- **Your goal**
Look through the data and write out every line with the word "tail" in it.

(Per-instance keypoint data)
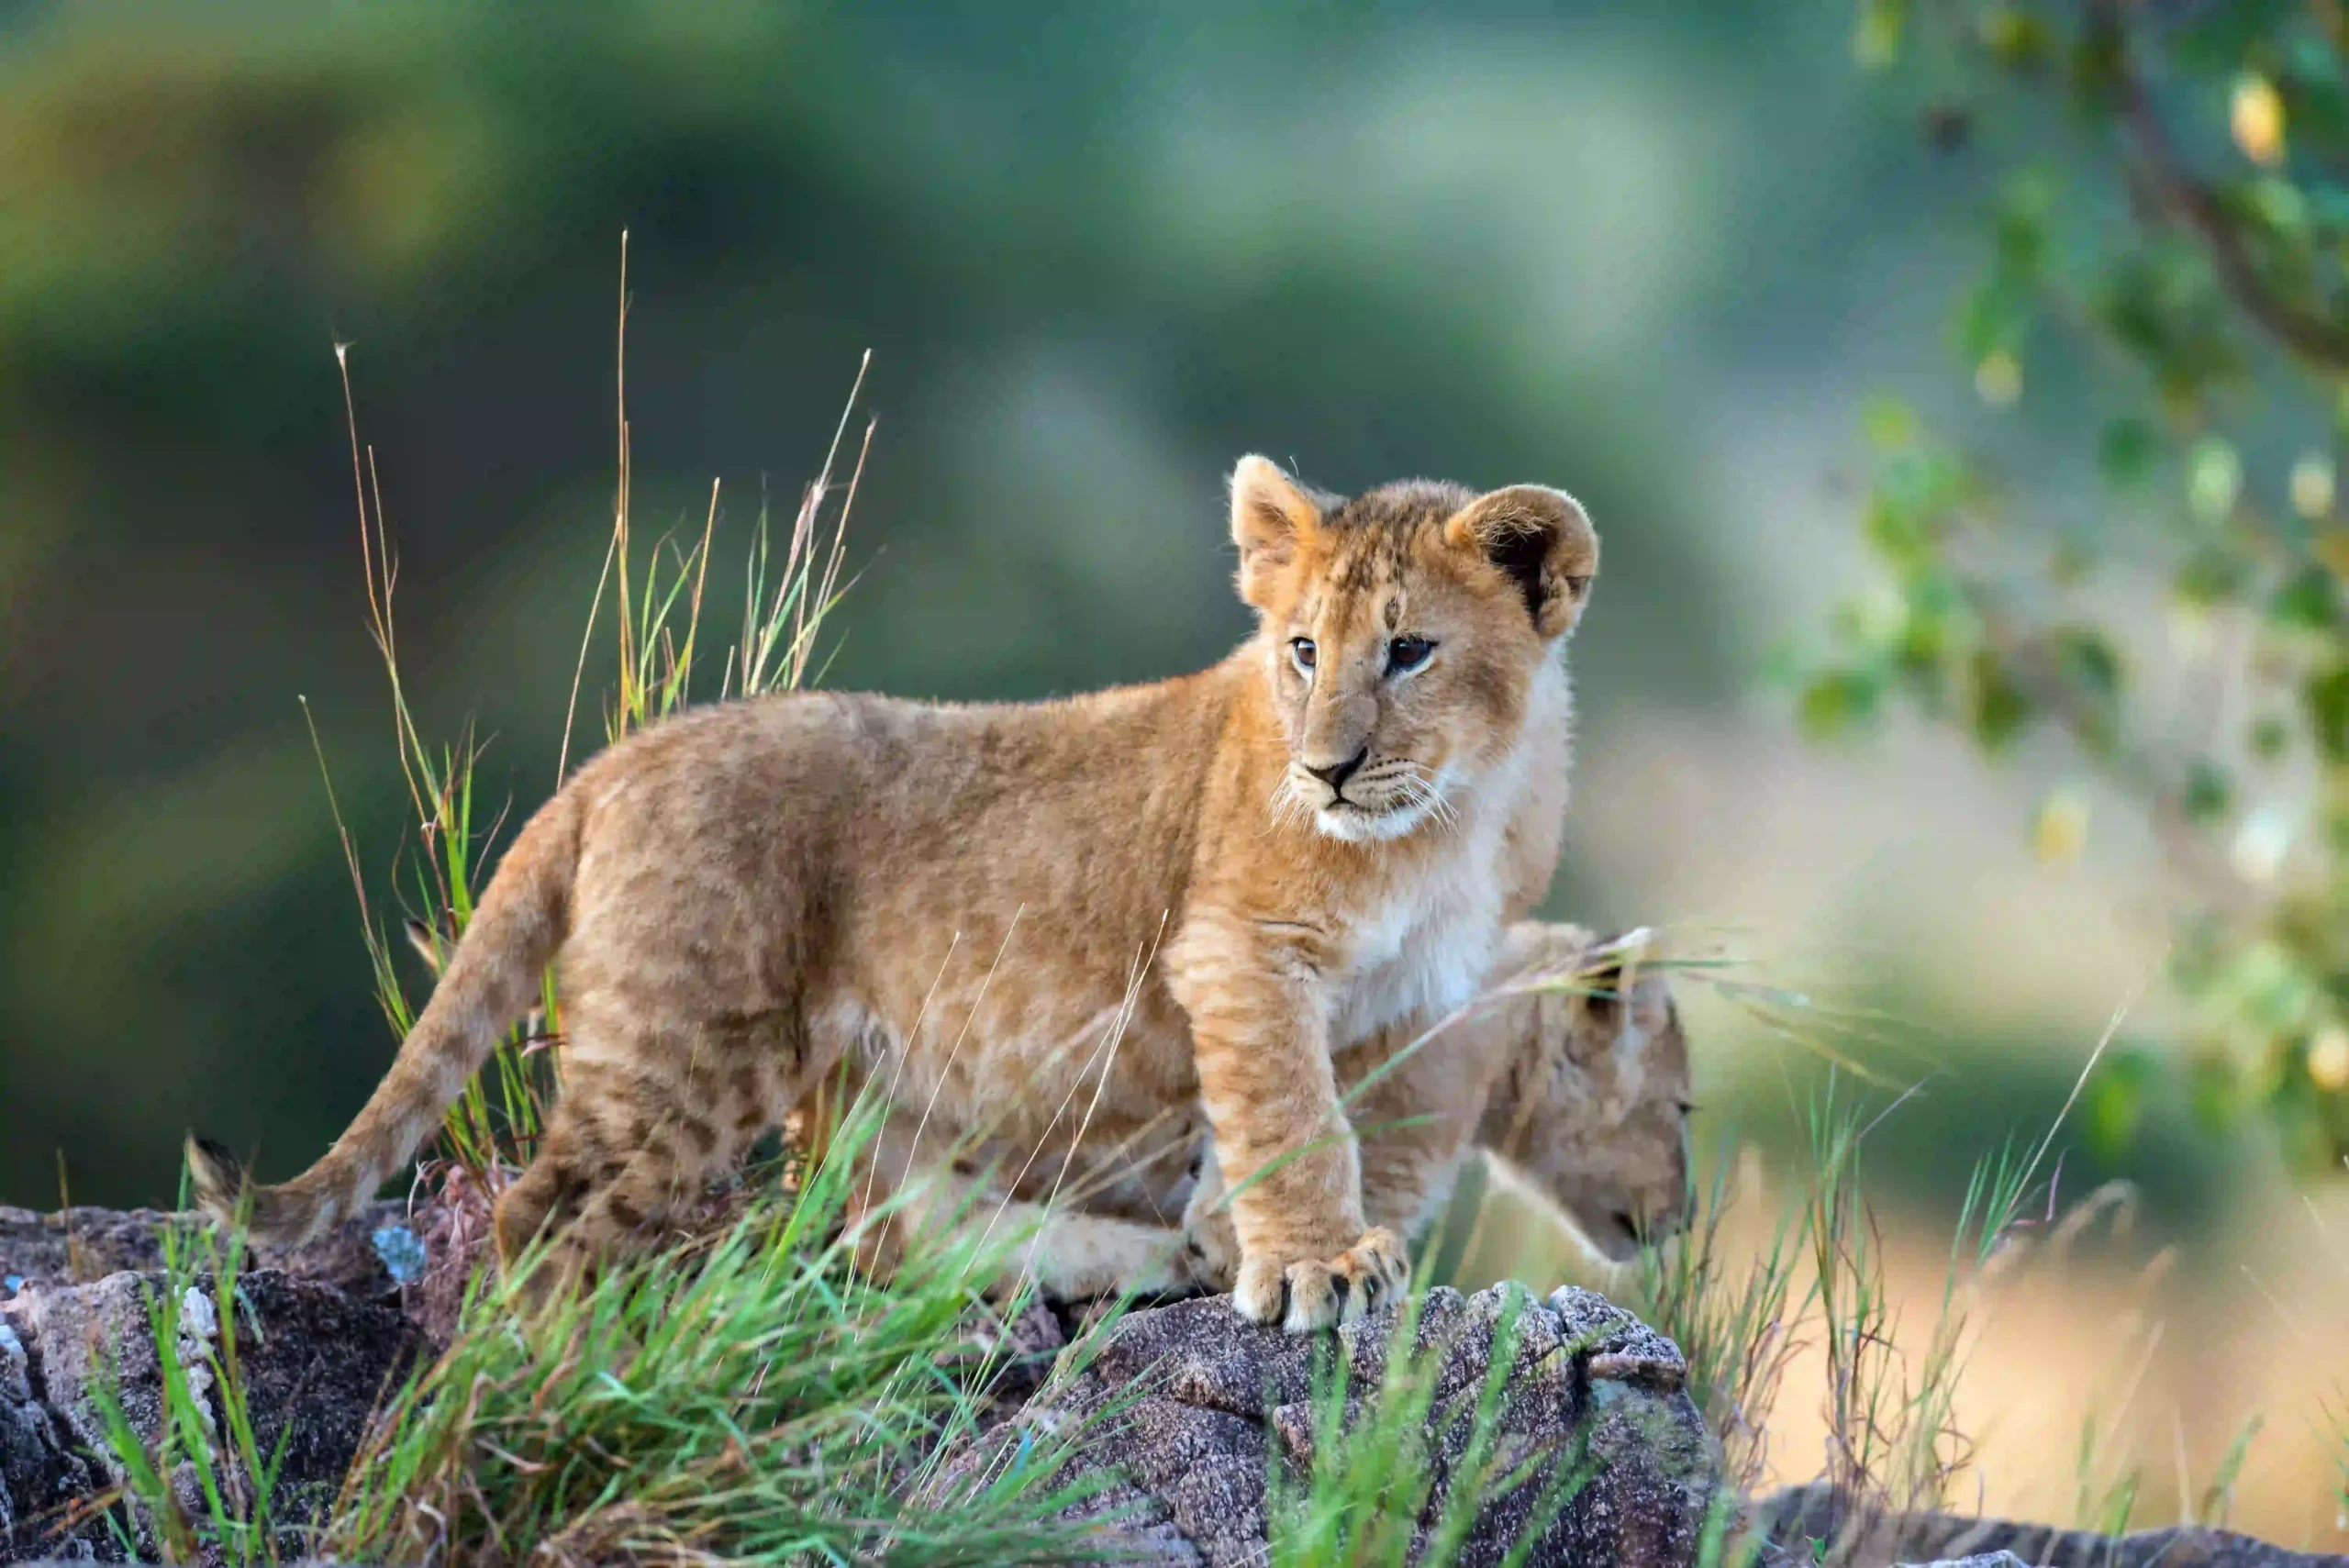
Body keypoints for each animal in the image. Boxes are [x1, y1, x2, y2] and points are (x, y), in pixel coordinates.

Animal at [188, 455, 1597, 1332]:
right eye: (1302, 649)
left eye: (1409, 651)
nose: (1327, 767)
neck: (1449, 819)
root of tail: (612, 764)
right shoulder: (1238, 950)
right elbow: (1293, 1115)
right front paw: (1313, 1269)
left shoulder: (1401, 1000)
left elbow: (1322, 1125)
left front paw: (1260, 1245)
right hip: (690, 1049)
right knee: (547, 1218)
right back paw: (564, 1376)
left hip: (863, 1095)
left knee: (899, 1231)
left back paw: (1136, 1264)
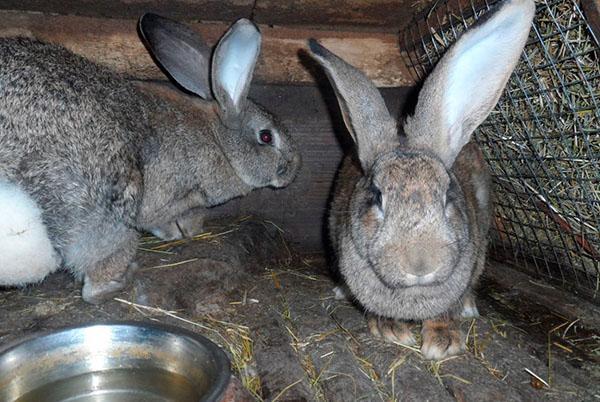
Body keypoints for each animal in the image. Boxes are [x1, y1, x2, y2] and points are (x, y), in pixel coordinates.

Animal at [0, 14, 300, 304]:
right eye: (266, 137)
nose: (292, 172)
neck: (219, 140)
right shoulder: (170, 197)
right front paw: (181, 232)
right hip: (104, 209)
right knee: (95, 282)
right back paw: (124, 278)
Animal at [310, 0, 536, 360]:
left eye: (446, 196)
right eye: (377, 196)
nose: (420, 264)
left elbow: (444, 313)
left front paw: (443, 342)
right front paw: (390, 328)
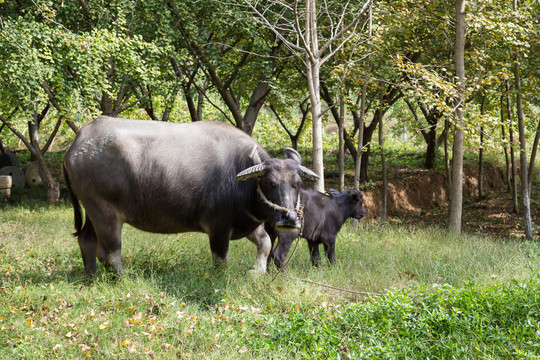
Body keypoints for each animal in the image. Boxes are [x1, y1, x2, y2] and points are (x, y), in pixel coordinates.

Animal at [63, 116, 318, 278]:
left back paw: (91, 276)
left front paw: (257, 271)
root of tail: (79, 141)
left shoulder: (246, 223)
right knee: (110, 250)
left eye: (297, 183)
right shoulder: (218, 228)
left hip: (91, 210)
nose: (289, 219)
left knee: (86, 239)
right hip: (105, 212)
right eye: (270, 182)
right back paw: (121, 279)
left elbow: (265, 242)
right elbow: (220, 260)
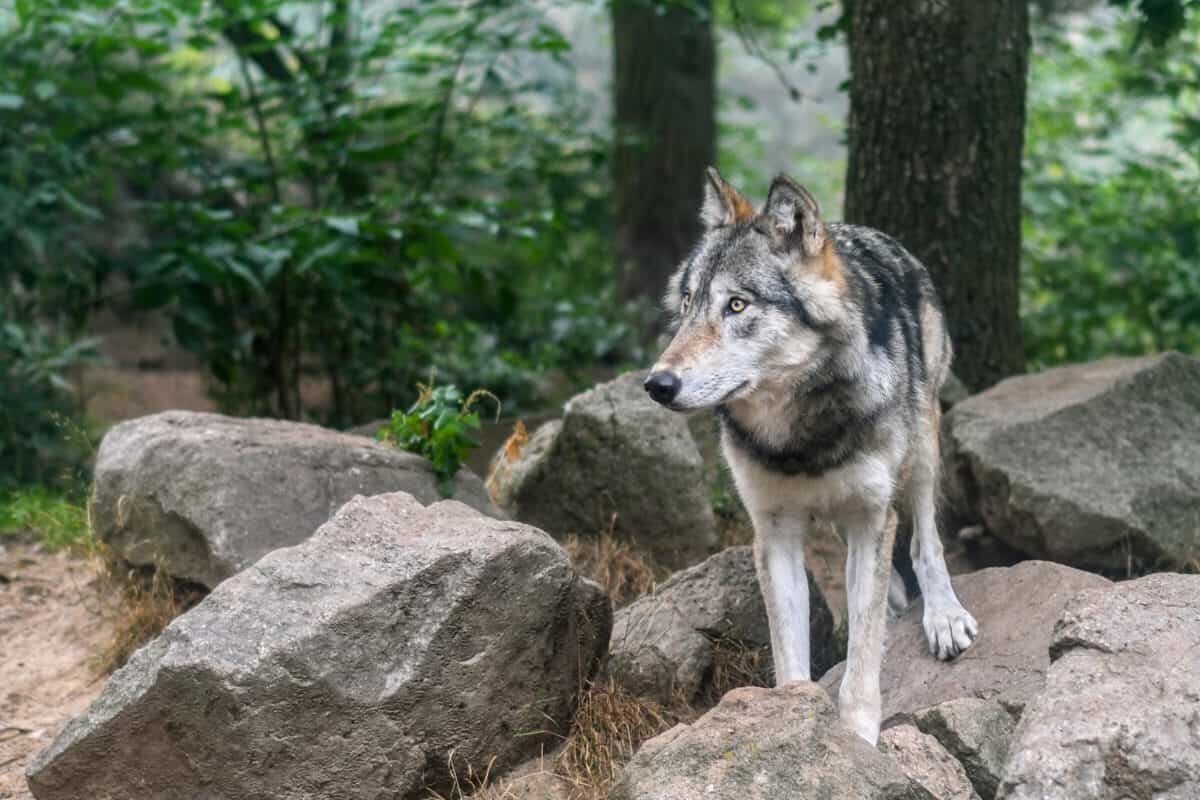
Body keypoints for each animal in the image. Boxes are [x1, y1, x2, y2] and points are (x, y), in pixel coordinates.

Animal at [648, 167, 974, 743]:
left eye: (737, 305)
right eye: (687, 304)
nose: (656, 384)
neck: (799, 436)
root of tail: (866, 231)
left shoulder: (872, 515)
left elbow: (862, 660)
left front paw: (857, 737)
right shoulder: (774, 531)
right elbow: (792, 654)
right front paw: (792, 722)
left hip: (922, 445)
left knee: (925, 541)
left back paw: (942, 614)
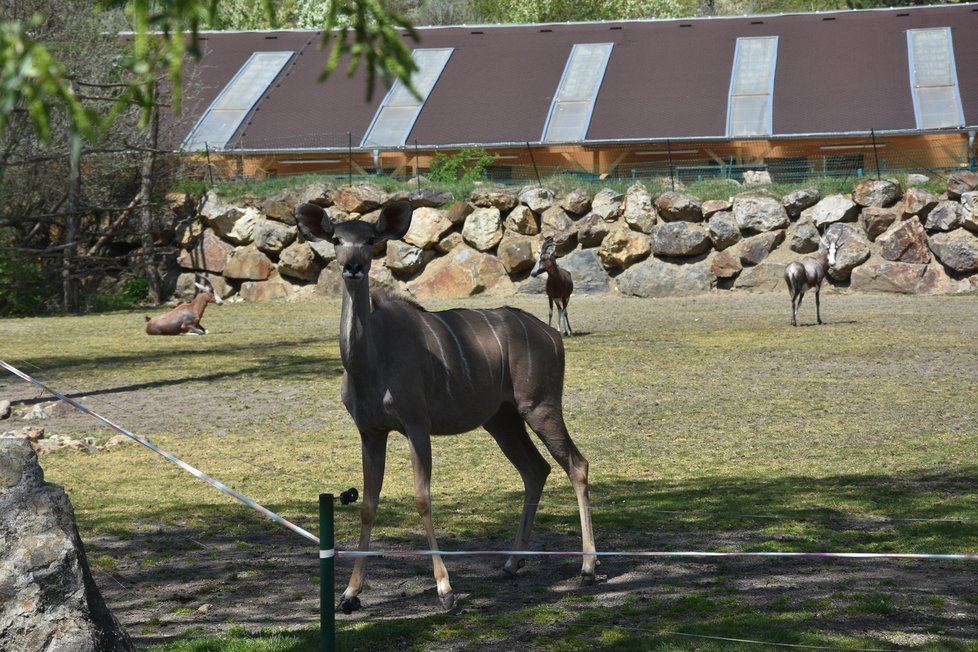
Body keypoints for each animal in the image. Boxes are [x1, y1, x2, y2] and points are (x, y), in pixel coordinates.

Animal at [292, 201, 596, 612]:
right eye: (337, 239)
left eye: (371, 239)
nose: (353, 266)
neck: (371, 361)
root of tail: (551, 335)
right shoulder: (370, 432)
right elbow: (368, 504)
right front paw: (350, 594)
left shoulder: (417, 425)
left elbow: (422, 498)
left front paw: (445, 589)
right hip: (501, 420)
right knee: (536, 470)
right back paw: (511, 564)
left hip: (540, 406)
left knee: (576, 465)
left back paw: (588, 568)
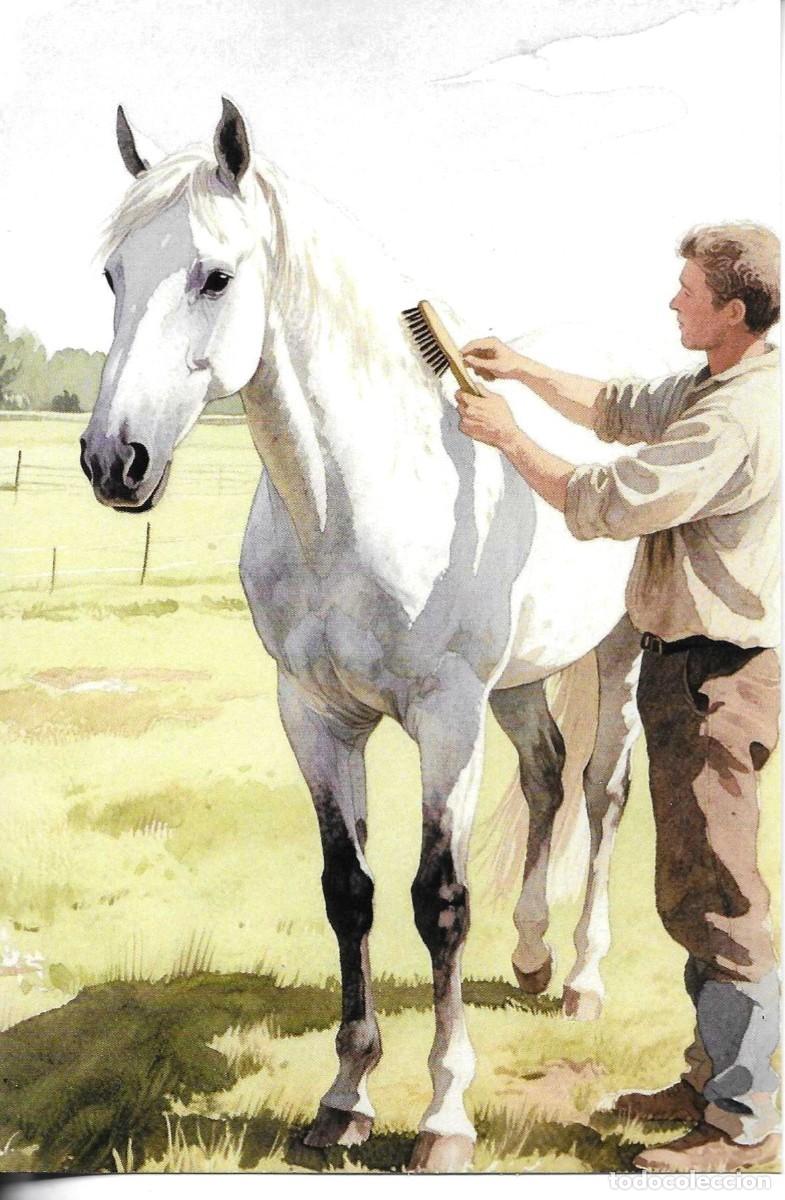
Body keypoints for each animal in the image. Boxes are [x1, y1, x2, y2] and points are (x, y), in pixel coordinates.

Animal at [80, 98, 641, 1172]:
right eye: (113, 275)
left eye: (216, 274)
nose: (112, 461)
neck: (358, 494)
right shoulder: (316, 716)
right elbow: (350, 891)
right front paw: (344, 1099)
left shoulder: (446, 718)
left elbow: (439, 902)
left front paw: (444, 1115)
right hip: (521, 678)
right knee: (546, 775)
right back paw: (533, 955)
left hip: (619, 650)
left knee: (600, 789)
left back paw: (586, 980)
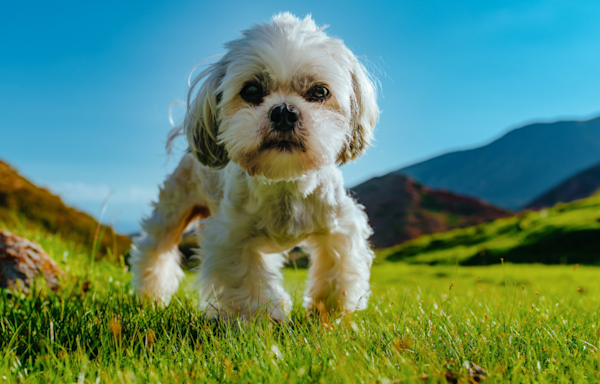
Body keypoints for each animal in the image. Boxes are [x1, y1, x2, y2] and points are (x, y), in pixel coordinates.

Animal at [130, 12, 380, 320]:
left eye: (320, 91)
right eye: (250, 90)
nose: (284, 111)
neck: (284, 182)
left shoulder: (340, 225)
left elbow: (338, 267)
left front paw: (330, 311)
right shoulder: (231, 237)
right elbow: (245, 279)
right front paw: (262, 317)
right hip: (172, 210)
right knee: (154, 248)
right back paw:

- **Exercise response**
root of tail: (612, 764)
root of tail: (79, 141)
root of tail: (866, 231)
root of tail: (551, 335)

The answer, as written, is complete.